Stored items from a collection:

__________

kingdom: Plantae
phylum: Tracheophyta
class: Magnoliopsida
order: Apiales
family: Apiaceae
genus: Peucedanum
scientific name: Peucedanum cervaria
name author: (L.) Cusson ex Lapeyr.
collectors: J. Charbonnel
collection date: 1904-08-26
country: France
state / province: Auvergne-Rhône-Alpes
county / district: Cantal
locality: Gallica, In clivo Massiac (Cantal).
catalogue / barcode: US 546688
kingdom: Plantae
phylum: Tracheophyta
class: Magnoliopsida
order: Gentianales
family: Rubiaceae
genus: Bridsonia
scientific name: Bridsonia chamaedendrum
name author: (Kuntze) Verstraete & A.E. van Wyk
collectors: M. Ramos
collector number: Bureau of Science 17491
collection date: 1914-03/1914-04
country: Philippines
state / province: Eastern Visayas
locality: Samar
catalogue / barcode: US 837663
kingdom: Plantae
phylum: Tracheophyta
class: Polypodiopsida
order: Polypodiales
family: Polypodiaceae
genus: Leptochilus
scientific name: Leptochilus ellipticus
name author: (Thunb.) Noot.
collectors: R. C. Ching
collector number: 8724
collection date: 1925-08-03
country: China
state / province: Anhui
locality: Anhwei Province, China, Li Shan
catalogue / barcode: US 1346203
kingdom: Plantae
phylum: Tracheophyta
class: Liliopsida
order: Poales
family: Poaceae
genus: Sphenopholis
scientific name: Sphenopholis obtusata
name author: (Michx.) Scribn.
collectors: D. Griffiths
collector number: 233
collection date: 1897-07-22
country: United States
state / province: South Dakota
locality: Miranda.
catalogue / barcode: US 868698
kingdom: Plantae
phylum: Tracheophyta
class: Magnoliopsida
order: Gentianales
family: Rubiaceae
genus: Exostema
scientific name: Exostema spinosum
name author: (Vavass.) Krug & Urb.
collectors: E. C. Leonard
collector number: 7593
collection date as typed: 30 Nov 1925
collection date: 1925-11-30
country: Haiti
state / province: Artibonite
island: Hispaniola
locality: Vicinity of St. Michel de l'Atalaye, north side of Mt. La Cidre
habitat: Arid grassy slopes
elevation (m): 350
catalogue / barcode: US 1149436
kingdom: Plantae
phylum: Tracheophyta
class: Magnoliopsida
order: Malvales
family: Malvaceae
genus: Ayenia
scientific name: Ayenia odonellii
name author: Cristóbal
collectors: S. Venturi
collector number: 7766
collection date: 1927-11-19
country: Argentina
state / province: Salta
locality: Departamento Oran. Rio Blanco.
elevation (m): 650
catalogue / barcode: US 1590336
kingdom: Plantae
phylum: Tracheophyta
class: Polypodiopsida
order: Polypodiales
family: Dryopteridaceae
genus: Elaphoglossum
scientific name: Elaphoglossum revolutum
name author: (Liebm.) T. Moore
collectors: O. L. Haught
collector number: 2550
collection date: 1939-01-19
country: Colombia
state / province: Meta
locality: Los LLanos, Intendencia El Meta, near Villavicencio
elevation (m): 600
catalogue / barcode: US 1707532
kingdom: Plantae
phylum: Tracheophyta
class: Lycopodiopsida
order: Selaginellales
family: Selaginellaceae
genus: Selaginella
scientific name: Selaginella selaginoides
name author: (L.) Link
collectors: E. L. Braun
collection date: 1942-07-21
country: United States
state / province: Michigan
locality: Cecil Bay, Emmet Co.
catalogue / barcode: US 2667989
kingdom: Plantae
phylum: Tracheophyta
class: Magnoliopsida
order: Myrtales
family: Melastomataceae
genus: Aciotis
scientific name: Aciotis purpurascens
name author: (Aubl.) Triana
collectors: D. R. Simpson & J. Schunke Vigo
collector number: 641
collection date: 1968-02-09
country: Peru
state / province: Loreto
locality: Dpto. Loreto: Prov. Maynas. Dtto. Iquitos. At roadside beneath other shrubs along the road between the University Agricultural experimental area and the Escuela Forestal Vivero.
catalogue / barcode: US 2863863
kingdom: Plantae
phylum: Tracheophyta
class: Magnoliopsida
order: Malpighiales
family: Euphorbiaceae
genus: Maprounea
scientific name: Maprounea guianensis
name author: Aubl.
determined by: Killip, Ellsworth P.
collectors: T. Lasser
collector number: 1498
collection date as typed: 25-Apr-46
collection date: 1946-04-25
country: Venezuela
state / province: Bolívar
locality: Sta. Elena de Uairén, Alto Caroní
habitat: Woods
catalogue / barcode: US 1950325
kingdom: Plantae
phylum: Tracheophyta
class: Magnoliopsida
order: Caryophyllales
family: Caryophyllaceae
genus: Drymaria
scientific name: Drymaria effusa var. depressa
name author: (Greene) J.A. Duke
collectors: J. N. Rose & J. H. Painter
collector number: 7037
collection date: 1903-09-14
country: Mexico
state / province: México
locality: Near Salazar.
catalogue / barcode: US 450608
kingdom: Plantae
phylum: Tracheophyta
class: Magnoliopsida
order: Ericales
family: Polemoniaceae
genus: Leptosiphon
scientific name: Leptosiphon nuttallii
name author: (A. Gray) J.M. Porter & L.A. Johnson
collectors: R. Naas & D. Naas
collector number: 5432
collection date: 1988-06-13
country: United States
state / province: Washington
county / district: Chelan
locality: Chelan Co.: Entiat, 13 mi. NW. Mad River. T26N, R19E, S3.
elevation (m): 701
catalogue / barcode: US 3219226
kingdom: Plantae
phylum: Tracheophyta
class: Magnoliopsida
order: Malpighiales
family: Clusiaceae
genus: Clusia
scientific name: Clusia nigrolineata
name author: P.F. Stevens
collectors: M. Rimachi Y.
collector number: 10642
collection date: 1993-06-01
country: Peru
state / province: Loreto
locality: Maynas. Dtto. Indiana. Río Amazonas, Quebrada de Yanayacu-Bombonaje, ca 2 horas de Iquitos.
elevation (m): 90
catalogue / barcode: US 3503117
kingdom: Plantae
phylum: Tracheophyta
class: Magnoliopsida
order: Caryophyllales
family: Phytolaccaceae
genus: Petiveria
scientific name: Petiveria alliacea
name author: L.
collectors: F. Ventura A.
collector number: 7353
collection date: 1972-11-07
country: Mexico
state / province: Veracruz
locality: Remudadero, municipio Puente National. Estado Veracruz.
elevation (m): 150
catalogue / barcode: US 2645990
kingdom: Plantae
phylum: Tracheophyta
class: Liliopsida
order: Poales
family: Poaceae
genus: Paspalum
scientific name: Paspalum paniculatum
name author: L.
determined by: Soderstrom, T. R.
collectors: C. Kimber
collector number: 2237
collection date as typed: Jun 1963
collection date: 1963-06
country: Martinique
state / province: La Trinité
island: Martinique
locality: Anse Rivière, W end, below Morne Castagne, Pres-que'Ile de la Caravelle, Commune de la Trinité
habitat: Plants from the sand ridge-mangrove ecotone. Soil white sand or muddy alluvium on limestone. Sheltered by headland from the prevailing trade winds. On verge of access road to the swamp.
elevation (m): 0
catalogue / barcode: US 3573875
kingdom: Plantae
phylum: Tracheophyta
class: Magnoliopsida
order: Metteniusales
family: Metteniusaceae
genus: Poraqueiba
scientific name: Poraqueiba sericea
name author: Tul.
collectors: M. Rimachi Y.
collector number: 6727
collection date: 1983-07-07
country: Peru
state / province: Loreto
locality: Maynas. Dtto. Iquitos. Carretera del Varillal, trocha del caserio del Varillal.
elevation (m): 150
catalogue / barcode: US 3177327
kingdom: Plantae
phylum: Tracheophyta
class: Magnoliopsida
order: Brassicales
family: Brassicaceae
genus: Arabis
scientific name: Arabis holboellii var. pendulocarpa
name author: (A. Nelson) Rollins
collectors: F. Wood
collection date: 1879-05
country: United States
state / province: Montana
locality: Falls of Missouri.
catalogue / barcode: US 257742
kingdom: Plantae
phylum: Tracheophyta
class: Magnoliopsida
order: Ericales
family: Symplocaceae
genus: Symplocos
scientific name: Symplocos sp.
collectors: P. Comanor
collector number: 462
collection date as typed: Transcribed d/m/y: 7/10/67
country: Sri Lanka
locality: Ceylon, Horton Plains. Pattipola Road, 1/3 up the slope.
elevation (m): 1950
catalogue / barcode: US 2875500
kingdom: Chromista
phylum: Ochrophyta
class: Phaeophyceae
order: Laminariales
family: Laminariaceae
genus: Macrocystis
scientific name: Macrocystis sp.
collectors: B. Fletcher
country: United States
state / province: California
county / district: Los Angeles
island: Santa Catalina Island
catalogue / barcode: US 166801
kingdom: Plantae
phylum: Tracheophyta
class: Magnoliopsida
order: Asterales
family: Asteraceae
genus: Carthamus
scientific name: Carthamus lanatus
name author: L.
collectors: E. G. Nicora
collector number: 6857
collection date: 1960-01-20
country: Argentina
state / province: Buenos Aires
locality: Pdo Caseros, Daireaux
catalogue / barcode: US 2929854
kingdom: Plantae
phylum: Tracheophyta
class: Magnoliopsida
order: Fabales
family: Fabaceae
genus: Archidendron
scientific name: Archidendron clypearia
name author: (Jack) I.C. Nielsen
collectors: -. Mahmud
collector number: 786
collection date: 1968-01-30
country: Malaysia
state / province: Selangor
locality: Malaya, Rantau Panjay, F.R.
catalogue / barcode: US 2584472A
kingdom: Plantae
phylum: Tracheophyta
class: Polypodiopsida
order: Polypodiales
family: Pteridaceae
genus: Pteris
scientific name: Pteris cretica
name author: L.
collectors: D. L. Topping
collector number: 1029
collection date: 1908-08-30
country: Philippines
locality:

__________

Copy the lines above verbatim, from the line containing "collector number: 7593" through the line containing "elevation (m): 600", both included.

Solution below =
collector number: 7593
collection date as typed: 30 Nov 1925
collection date: 1925-11-30
country: Haiti
state / province: Artibonite
island: Hispaniola
locality: Vicinity of St. Michel de l'Atalaye, north side of Mt. La Cidre
habitat: Arid grassy slopes
elevation (m): 350
catalogue / barcode: US 1149436
kingdom: Plantae
phylum: Tracheophyta
class: Magnoliopsida
order: Malvales
family: Malvaceae
genus: Ayenia
scientific name: Ayenia odonellii
name author: Cristóbal
collectors: S. Venturi
collector number: 7766
collection date: 1927-11-19
country: Argentina
state / province: Salta
locality: Departamento Oran. Rio Blanco.
elevation (m): 650
catalogue / barcode: US 1590336
kingdom: Plantae
phylum: Tracheophyta
class: Polypodiopsida
order: Polypodiales
family: Dryopteridaceae
genus: Elaphoglossum
scientific name: Elaphoglossum revolutum
name author: (Liebm.) T. Moore
collectors: O. L. Haught
collector number: 2550
collection date: 1939-01-19
country: Colombia
state / province: Meta
locality: Los LLanos, Intendencia El Meta, near Villavicencio
elevation (m): 600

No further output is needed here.